GreenleafLab / ArchR

ArchR : Analysis of Regulatory Chromatin in R (www.ArchRProject.com)
MIT License
382 stars 136 forks source link

Unable to define clusters #191

Closed Sophiesze closed 4 years ago

Sophiesze commented 4 years ago

Hi GreenleafLab,

Sorry at first, I think this does not belong to the tag Documentation Request. But I don't know which tag I should tag my problem.

I have been analyzing my 10X data and I found that there are some clusters that I am not able to define. Also, It seems like missing some important clusters. I wonder it is because of the way I do quality control wrong or it is because of the data.

Thus, I try to change the cut off value(TSSenrichment and log10nf) when doing QC. But there still some clusters in the middle of the UMAP that I was not able to define and the cell numbers are not small. I read the article that GreenleafLab published on Nature Biotechnology, the cutoff is TSS>8, log10nf>3 & <4.5. As for my data, I chose TSS>10 & log10nf>3.5 & <4.2. The pre-QC plot is attached.

I have been thinking of this problem for several days, hope you can help me with it.

Thank you so much!

Best, Sophie

pre-qc umap

rcorces commented 4 years ago

In this case, I think your cutoffs should look like this: image

We dont normally apply upper bounds on the number of fragments per cell, though if you wanted to apply one I would make it closer to 4.5 rather than 4.2.
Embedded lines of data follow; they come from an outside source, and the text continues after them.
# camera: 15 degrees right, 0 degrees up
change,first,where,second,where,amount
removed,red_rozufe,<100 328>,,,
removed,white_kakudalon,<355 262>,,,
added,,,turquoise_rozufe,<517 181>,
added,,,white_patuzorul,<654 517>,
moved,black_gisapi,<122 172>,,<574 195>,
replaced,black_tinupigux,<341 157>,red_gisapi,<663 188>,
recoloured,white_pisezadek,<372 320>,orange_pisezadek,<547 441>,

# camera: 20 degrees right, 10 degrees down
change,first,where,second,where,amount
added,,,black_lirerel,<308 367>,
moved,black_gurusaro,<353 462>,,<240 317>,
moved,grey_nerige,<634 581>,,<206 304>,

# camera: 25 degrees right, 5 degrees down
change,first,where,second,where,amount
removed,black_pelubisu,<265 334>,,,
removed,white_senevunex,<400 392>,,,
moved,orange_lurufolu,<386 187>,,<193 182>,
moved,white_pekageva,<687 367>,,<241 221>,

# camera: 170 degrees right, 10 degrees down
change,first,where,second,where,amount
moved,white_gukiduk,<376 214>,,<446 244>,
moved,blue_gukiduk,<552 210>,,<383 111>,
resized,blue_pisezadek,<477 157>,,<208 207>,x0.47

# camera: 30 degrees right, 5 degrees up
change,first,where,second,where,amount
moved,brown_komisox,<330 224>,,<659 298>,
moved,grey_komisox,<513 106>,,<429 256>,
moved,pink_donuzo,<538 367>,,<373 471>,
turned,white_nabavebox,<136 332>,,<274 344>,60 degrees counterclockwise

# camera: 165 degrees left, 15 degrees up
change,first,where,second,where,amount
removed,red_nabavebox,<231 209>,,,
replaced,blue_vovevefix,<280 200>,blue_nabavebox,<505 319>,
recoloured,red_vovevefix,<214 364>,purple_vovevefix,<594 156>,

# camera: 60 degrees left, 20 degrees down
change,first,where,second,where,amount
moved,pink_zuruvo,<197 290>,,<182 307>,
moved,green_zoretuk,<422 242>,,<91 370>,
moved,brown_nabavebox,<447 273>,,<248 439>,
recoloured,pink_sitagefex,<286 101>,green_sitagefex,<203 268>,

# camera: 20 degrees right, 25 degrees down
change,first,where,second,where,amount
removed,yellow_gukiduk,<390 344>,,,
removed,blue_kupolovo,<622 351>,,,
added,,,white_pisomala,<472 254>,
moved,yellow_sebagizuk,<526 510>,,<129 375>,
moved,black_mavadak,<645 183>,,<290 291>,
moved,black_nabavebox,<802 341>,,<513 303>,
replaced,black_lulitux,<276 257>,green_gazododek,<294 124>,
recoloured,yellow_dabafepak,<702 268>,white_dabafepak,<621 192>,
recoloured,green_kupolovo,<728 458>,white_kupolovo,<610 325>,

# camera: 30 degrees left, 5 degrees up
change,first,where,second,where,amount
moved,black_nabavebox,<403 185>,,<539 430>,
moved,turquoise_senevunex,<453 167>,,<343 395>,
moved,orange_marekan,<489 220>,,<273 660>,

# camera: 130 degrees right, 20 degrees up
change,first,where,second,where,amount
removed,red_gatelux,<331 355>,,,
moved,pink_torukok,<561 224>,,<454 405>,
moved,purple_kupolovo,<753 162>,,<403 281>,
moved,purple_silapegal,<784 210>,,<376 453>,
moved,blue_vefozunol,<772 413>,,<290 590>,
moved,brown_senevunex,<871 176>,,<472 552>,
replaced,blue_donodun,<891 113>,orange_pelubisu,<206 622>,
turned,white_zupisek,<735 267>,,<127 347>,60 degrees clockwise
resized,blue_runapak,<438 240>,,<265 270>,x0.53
Have you removed doublets?

Have you tried getting marker genes from gene scores for your unknown clusters?

Sophiesze commented 4 years ago

Thanks for your suggestions, I will try to change the arguments and run it again.

I have already removed some doublets with the default arguments using filterDoublets(). I also get the marker genes from the GenesoreMatrix. It is hard to define the clusters that always gathering in the middle no matter how I select the cutoff value in quality control.

Also, I'm also not sure about whether the two clusters on two side of the B cells is pDC and DC (on the top of the panel). I have already posted the MarkerUMAP below.

Thanks again for your reply!

5-Plot-UMAP-Marker-Genes-WO-Imputation.pdf

Sophiesze commented 4 years ago

I only removed the doublets in the sample which R2>0.9 and skipped for those R2<0.9.

rcorces commented 4 years ago

can you show a UMAP colored by (1) Sample and (2) doublet enrichment?

Sophiesze commented 4 years ago

Hi, I ran my data according to your suggestion on the QC value. One with the upper bound limitation of the fragment and the other without it to see which one will be better. Both of the plots are posted below. Actually I can't tell which one is better. Cell numbers with upper bound limitations are 91352, the other one is 93273. I still can tell some batch effects after doing harmony. Sorry that I have to hide the sample names on Github.

Thanks for your help!

-With the upper bound limitation of log10nf<4.5:

UB-samples UB-clusters

04-UB-DoubletEnrichment-Umap-0603.pdf

5-withUB-Plot-UMAP-Marker-Genes-WO-Imputation.pdf

-Without the upper bound:

without-UB-sample withoutUB-clusters

04-withoutUB-DoubletEnrichment-Umap-0603.pdf

5-withoutUB-Plot-UMAP-Marker-Genes-WO-Imputation.pdf

rcorces commented 4 years ago

Unfortunately, I do not think this is an ArchR issue. This looks like a problem with your data. Since you had trouble with doublet identification, I'm concerned that this is contributing to your problems. I previously asked for a UMAP colored by the doublet enrichment which I would still encourage you to look at.

We cant really provide solutions for individual user's applications and theres no way for us to know what the mystery clusters are. The advice for identifying clusters or manually defined cell groups is to use marker features or marker gene scores. I'm closing this issue for now. Sorry we could not be of more help.